▸ Request
Search term "width": copy each line of the data containing it.

▸ Web page revision data

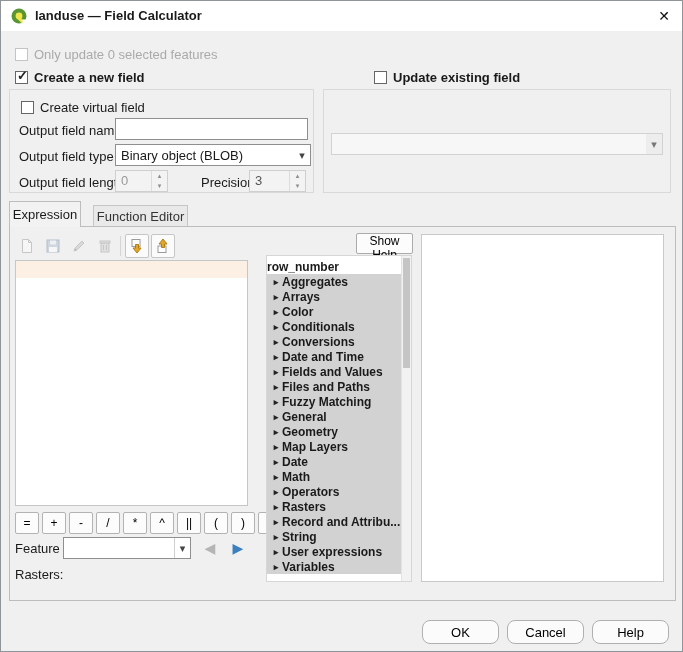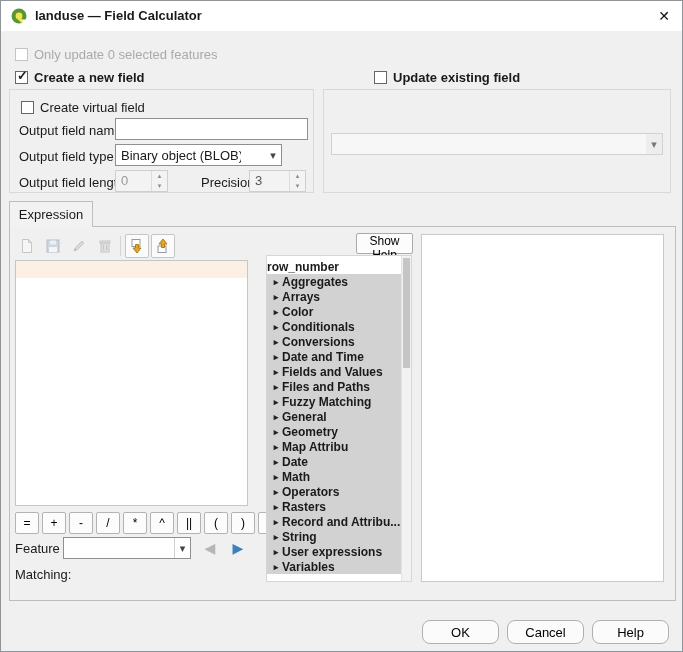--- a/index.html
+++ b/index.html
@@ -42,7 +42,7 @@
            display:flex; align-items:center; padding-left:5px; cursor:default; }
   .combo .ctext { flex:1; overflow:hidden; white-space:nowrap; }
   .combo .carrow { width:16px; text-align:center; color:#444; font-size:11px; flex:none; }
-  #combo-type { left:114px; top:143px; width:167px;gap:24px; }
+  #combo-type { left:114px; top:143px; width:196px;gap:24px; }
   #combo-existing { left:330px; top:132px; width:332px; background:#f7f7f7; border-color:#d2d2d2; }
   #combo-existing .carrow { background:#ededed; height:20px; line-height:20px; color:#777; }
 

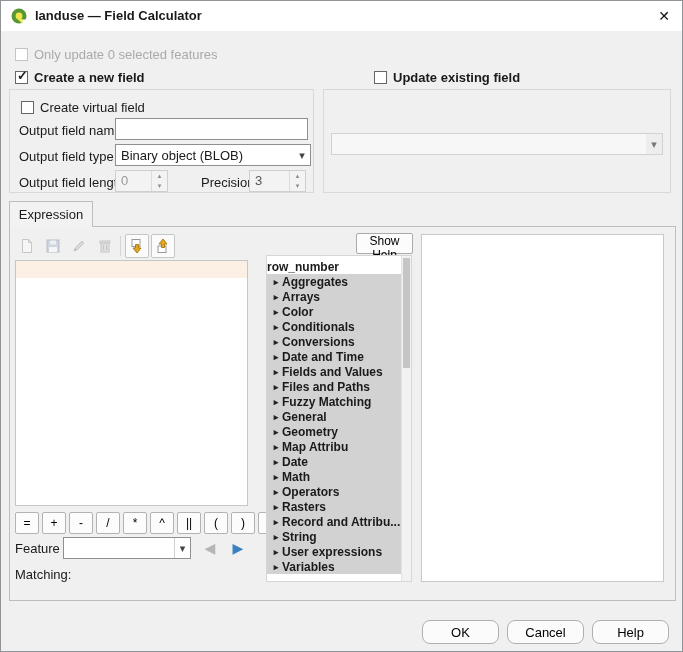--- a/index.html
+++ b/index.html
@@ -57,7 +57,7 @@
 
   
   .tab { position:absolute; display:flex; align-items:center; justify-content:center; }
-  #tab-expression { left:8px; top:200px; width:84px; height:26px; background:#f2f2f2;
+  #tab-expression { left:8px; top:200px; width:72px; height:26px; background:#f2f2f2;
                     border:1px solid #bdbdbd; border-bottom:none; z-index:2;text-align:center; }
   #tab-function { left:92px; top:204px; width:95px; height:22px; background:#e9e9e9;
                   border:1px solid #c5c5c5; border-bottom:none; color:#333; }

▸ Result
   .combo .carrow { width:16px; text-align:center; color:#444; font-size:11px; flex:none; }
-  #combo-type { left:114px; top:143px; width:167px;gap:24px; }
+  #combo-type { left:114px; top:143px; width:196px;gap:24px; }
   #combo-existing { left:330px; top:132px; width:332px; background:#f7f7f7; border-color:#d2d2d2; }
-  #tab-expression { left:8px; top:200px; width:84px; height:26px; background:#f2f2f2;
+  #tab-expression { left:8px; top:200px; width:72px; height:26px; background:#f2f2f2;
   #tab-function { left:92px; top:204px; width:95px; height:22px; background:#e9e9e9;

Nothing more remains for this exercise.